Annegret Eisenbarth und Lydia Wöbken Klönen und Spielen gerne.
Eine Biografie deutscher Geschichte
Deswegen kennt Möbus auch die Lebensgeschichte von Ingrid Bischoff. Die Evakuierung aus Frankfurt an der Oder 1945, der Transport über Berlin bis hin zu einem kleinen Dorf bei Ottersberg. Der Verlust, die Jahre des Mangels – an all dies kann sich Bischoff detailreich erinnern. Später arbeitete sie bei Desma in Achim, bei Borgward und Nordmende in Bremen, 2010 folgte der Umzug von Achim in die Vahr. Möbus hört die Geschichten gerne, auch wenn sie sie schon kennt. "Ich liebe es, die Geschichten zu hören", sagt sie. Beinahe ein Jahrhundert deutscher Geschichte verdichtet im Leben von Bischoff, die eigentlich selbst andere unterstützen möchte. "Wäre ich 20 Jahre jünger, würde ich gerne helfen, aber die Kraft reicht nicht mehr", sagt sie. Dann ist die Zeit um, die beiden wollen noch einkaufen. Berliner Freiheit oder Weserpark, so ganz sind sie sich nicht einig. "Du bestimmst, wo wir hinfahren", sagt Möbus.

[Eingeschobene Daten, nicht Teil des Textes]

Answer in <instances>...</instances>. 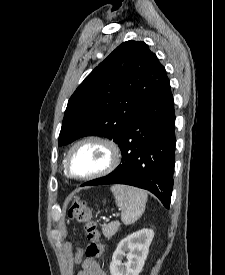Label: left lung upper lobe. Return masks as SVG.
Returning <instances> with one entry per match:
<instances>
[{
    "label": "left lung upper lobe",
    "instance_id": "left-lung-upper-lobe-1",
    "mask_svg": "<svg viewBox=\"0 0 225 275\" xmlns=\"http://www.w3.org/2000/svg\"><path fill=\"white\" fill-rule=\"evenodd\" d=\"M168 80L164 66L142 41L119 45L68 101L59 146L98 135L120 144L143 107Z\"/></svg>",
    "mask_w": 225,
    "mask_h": 275
}]
</instances>
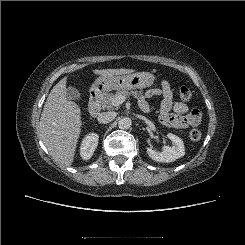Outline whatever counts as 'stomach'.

Es geht weiter durch die vorweihnachtliche Vahr mit Löwen-Koordinatorin Larissa Gering. Ein bis zwei Senioren besuchten die Ehrenamtlichen in der Regel. Der Bedarf ist aber offenbar höher. "Wir suchen noch Ehrenamtliche", sagt Gering. "Es gibt mehr Anfragen, als wir Kapazitäten haben." Insbesondere für Fahrdienste brauche es weitere Angebote.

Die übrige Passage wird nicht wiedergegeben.